LAUSR

Abstract The impact of the synthesis method and morphology of the LaFe0.5Sb1.5O6 samples on their catalytic activity in CO oxidation was studied in detail. The samples obtained by solid-phase reaction and co-precipitation showed higher catalytic activity. The features of the morphology, which cause the lowering of catalytic activity, were revealed for the samples synthesized in molten salts with and without preliminary microwave-hydrothermal treatment. A comparative study of all synthesized rosiaites LnFe0.5Sb1.5O6, Ln = La–Pr, LaFe0.5-xGaxSb1.5O6 and also pyrochlore Pr2(Fe,Sb)O7 using an in situ diffuse reflection IR spectroscopy method was undertaken to clarify the mechanism of CO oxidation. It was revealed that in the course of the reaction the intermediate complexes of metal carbonyls are formed on the surface. At the same time, inactive carbonyls, which exist on the of Ce- and Pr-containing samples surface before the reaction mixture is fed, were found. This feature gives rise to a decrease in their catalytic activity. A reaction mechanism occurring via intermediate carbonyl complexes on the active centers - [Sb3+ - VO- - Fe3+] – is proposed.
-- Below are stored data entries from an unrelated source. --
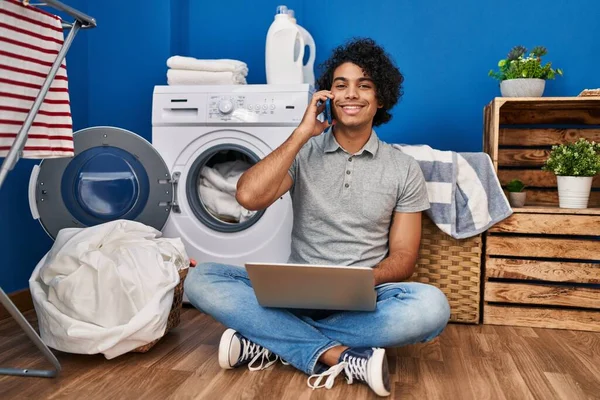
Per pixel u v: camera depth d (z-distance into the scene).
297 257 1.84
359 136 1.80
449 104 2.79
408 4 2.81
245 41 2.95
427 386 1.54
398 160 1.82
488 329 2.19
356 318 1.59
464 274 2.24
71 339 1.63
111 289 1.70
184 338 1.97
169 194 2.37
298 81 2.59
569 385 1.55
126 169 2.32
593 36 2.66
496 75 2.51
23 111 1.41
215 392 1.47
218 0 2.96
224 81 2.48
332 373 1.53
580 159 2.25
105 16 2.93
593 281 2.18
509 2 2.73
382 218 1.78
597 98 2.27
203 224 2.42
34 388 1.47
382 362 1.44
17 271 2.37
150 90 2.89
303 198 1.81
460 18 2.77
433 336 1.61
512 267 2.23
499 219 2.20
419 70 2.81
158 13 2.87
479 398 1.46
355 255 1.76
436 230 2.25
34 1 2.40
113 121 2.93
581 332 2.15
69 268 1.74
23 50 1.38
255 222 2.38
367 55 1.77
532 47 2.71
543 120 2.65
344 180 1.78
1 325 2.10
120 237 1.88
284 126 2.35
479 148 2.77
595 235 2.18
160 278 1.76
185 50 3.00
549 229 2.21
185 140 2.42
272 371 1.64
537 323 2.22
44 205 2.23
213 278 1.68
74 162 2.25
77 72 2.85
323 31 2.88
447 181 2.20
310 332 1.59
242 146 2.38
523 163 2.66
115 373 1.60
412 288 1.61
The CO oxidation on completely gallium-substituted samples indicates the existing of an additional channel for proceeding of redox process, which is not associated with Fe3+. It is suggested that the nature of this channel is possibly associated with a rosiaite layered structure, which creates a unique environment conducive to complex adsorption phenomena.